Depuis le début d’année, on sent une grogne monter au sein du corps enseignant. Qu’est-ce qui justifie cela ?
Cette grogne tourne autour de la prime d’incitation que nous demandons. Il s’agit d’une somme versée à un salarié, en plus de son salaire, à titre d’incitation, de récompense. Aujourd’hui, c’est l’exode des enseignants vers d’autres ministères. Nous avons de plus en plus du mal à exercer notre métier. Des enseignants gèrent des classes de 80 élèves. Certains ont 10 classes de cet effectif. Donc, 800 élèves à évaluer par trimestre. Environ 4.800 copies par trimestre à corriger et autant de bulletins de notes à remplir. En plus de cela, il y a l’environnement scolaire, de plus en plus dégradé. Des élèves bastonnent leurs enseignants. Avec le stress, certains enseignants sont victimes d’hypertension, d’asthme. Pour amener les travailleurs à rester dans ce secteur, à ne pas déserter, il faut les inciter. D’où la prime d’incitation que nous demandons.
Pourquoi maintenant ?
Depuis le 21 février 2023, nous avons entamé les discussions autour de cette revendication. Sur les 82 doléances, nous en avons sélectionnées 7, qui sont prioritaires. Elles ont été remises à la ministre de l’Education nationale et de l’Alphabétisation. Parmi ces revendications, seulement celles portant sur la suppression des cours le mercredi et l’arrêté autorisant les directeurs d’écoles à être syndicalistes, ont été accordées. Pour le reste, en presque deux ans, nous n’avons eu aucune réponse.

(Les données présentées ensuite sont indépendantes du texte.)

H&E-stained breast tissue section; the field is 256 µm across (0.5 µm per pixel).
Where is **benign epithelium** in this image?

Quelles sont les autres revendications phares ?
Nous avons évidemment les primes d’incitation, l’institution d’une administration scolaire, avec un profil de carrière et de nouveaux emplois. Nous demandons aussi que les ponctions sur salaires effectuées en 2019, soient reversées. Nous demandons la promotion des instituteurs adjoints.

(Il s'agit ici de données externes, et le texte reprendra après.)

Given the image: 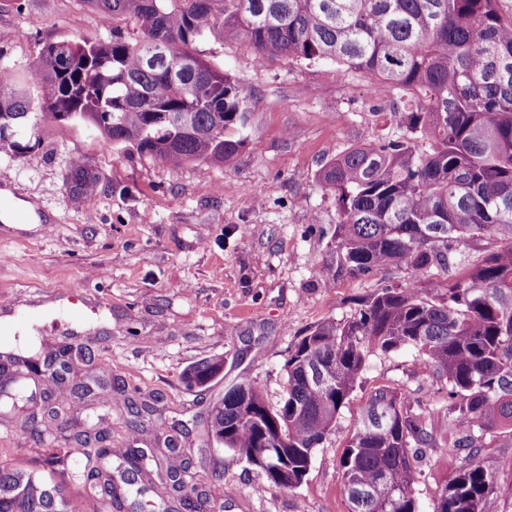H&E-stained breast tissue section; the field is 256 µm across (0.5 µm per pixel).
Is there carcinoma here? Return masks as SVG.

Vous vous êtes constitués en collectif pour mieux porter vos doléances…
Oui. Il faut saluer l’esprit de solidarité de nos camarades. Nous sommes autour de 80 syndicats et nous avons pu nous entendre. 8 faitières regroupant chacune une quinzaine de syndicats, plus trois syndicats, dont le SYNESCI et le Mouvement des instituteurs pour la défense de leurs droits (MIDD). Nous avons tenu une assemblée générale le 14 septembre dernier. Elle a souhaité que nous déposions un préavis.
Quel est le contenu de ce préavis?
Il s’agit de rappeler que depuis près de deux ans, nos préoccupations majeures n’ont connu aucune réponse. Par un appel pressant à l’autorité, nous attendons des réponses. Si rien n’est fait sur ces sujets, l’année scolaire sera perturbée, les 15, 16 et 17 octobre prochains. Notre souhait, ce n’est pas la grève. Nous voulons juste des réponses.
La ministre de l’Education nationale a pourtant assez fait pour cette rentrée scolaire…
Nous sommes sensibles à tous ces actes qu’elle pose. Mais elle peut nous recevoir pour nous dire ce qu’il en est de nos revendications phares. Malheureusement, c’est silence radio. D’où la question : l’école est-elle une priorité en Côte d’Ivoire ?
Que faites-vous de la trêve sociale qui a été signée pour éviter ce genre de situation ?
La trêve sociale joue véritablement son rôle. Parce qu’avec elle, nous avons eu des acquis, dans l’amélioration de nos conditions de travail. C’est le coté administratif qui ne saisit pas l’intérêt de la chose. Voilà pourquoi nous avons demandé que les administratifs soient formés. Quand vous arrivez par exemple dans une administration pour discuter, on vous brandit aussitôt la trêve. La trêve met l’accent sur le dialogue pour résoudre nos problèmes. Mais lorsque nous allons à deux ans de discussions sur un même sujet, que faisons-nous ? La clé d’un bon système éducatif repose sur la valorisation des enseignants. L’erreur que les gens font, c’est de dire que le ministère de l’Education nationale n’est pas producteur de richesse. De quel droit dit-on que ce sont les agents des autres ministères qui doivent seulement bénéficier des primes ? Nos primes c’est maintenant. Plus tard, il sera trop tard.